Among the database, I would like to explore how PostgreSQL store pages and provide my critisim of certain choices made. In Postgres the default page size is 8KB, and here is how it looks like.
Let me try to go through each section:
The page must have metadata to describe what is in the page including the free space available. This is a 24 bytes fixed header.
This is an array of item pointers (not the items or tuples themselves. Each itemId is a 4 byte offset:length pointer which points to the offset in the page of where the item is and how large is it.
It is the fact that this pointer exist allows the HOT optimization (Heap only tuple), when an update happens to a row in postgres, a new tuple is generated, if the tuple happened to fit in the same page as the old tuple, the HOT optiimization changes the old item id pointer to point to the new tuple. This way indexes and other data structures can still point to the old tuple id. Very powerful.

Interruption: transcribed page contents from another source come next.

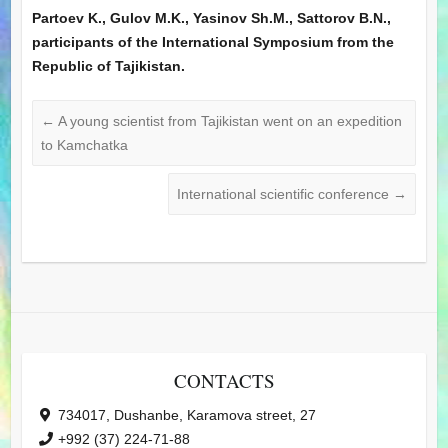
Partoev K., Gulov M.K., Yasinov Sh.M., Sattorov B.N.,
participants of the International Symposium from the
Republic of Tajikistan.
←
A young scientist from Tajikistan went on an expedition
to Kamchatka
International scientific conference
→
CONTACTS
734017, Dushanbe, Karamova street, 27
+992 (37) 224-71-88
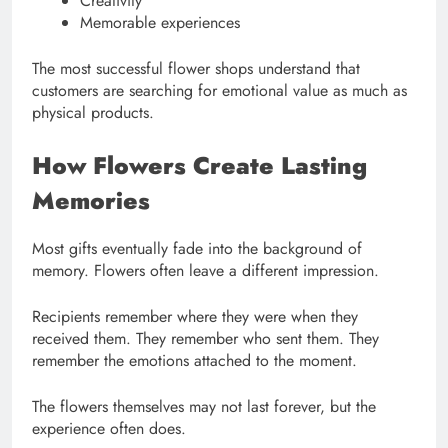
Creativity
Memorable experiences
The most successful flower shops understand that
customers are searching for emotional value as much as
physical products.
How Flowers Create Lasting
Memories
Most gifts eventually fade into the background of
memory. Flowers often leave a different impression.
Recipients remember where they were when they
received them. They remember who sent them. They
remember the emotions attached to the moment.
The flowers themselves may not last forever, but the
experience often does.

Although one criticism is the size the item pointers take, at 4 bytes each, if I can store 1000 items, half the page (4KB) is wasted on headers.
I use items, tuples and rows but there a difference, the row is what the user see, the tuple is the physical instance of the row in the page, the item is the tuple. The same row can have 10 tuples, one active tuple and 7 left for older transactions (MVCC reasons) to read and 2 dead tuples that no one needs any more.
This is where the items themselves live in the page one after the other.
This section is only applicable to B+Tree index leaf pages where each page links to the previous and forward. Information about page pointers are stored here.
Here is an example of how tuples are referenced.
Data in databases end in pages, whether this is index, sequence, or a table rows. This makes it easier for the database to work with pages regardless what is in the page itself. The page it self has a header and data and is stored on disk in as part of a file. Each database has a different implementation of how the page looks like and how it is physically stored on disk but at the end, the concept is the same.